We both missed having a physical relationship, too, which led to new-found closeness when we were together. Instead of avoiding each other, or flicking on the TV, we started to go out together for a drink, or put on some music and share a bottle of wine. After two years of the arrangement, we discovered the breathing space we had needed and the things that were good about our relationship and each other, and Simon moved back in permanently.
Perhaps it succeeded because we were both equally committed to the idea and vigilant about keeping to a routine. The real danger of a sabbatical, says psychotherapist Rachel Morris, is in failing to define what it means. "A relationship sabbatical isn't a trial separation to see how you'll do without each other. It's a positive choice: giving each other space in order to put more back into the relationship," she says.
Ideally, a break gives both partners time to remember who they are outside of the relationship, why they love each other and to enjoy separate interests and experiences without guilt. But there are inherent difficulties in taking a break from a marriage, not least deciding who stays and who goes, and for how long.
In our case, it made sense for me to remain at home, as my son, then 16, was still at school, and my office was at the end of the landing.
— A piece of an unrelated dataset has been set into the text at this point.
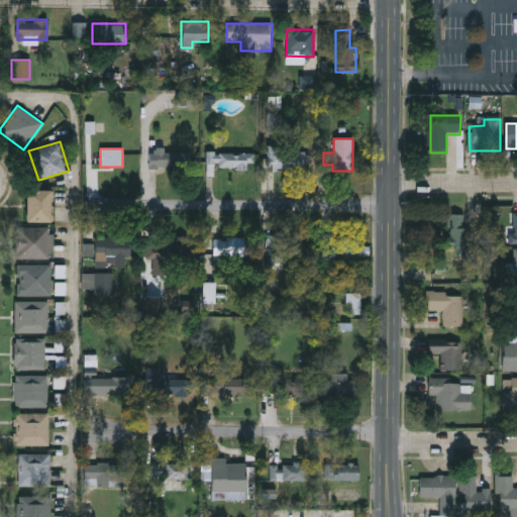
[(177,148),(177,169),(150,169),(150,148),(177,148)]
Simon had more flexibility to go away for a couple of days a week to his daughter's flat, where he could catch up on work, watch box-sets and cook, while I enjoyed evenings alone. We were lucky: we had a ready-made flat and the children were older, so for us weary empty-nesters, taking a sabbatical was relatively simple to arrange. But for those with younger children, it can prove tricky.
"It can work if the couple have the support to ensure the children are properly cared for," says relationship psychologist Francesca Moresi. "But it is vital for parents to communicate that they're not separating. And, crucially, the children must know when the parent is coming back."
How long a sabbatical should be is entirely down to individual choice, but for Moresi, a couple of weeks is too little, and six months or a year too long. "It does need to be long enough to have time to reflect, miss each other and feel refreshed," she says. "But it shouldn't be so long that the couple starts to detach."
Which is why an ongoing, "part-time" sabbatical worked for us. Two days a week was a manageable time apart, and was financially viable, whereas if Simon had swanned off on some European grand tour for three months, not only would I have burned with resentment, but we would also have been financially crippled. Borrowing a friend's cottage for a few weeks is one thing; renting a house for months is dangerously close to leaving altogether, particularly if the stay-at-home partner feels abandoned.
"It's essential that both partners see the benefits of a sabbatical," Morris says. "If just one of you wants it, it can't work, and you'd be better off going for counselling to uncover what you really feel about the relationship." But with a contract, stating the reasons for the break, how long it will last, and how much contact you will both have – from daily Facebook messaging to none at all – a sabbatical could be a shot of adrenalin to a moribund marriage.
Three years later, we are still together permanently and enjoying each other's company. But if things were to go wrong in future, and we could afford to part temporarily, we wouldn't hesitate to do it again. Because ultimately, while talking can be useful and counselling can be crucial, sometimes what both partners need more than anything is simply to give each other a break.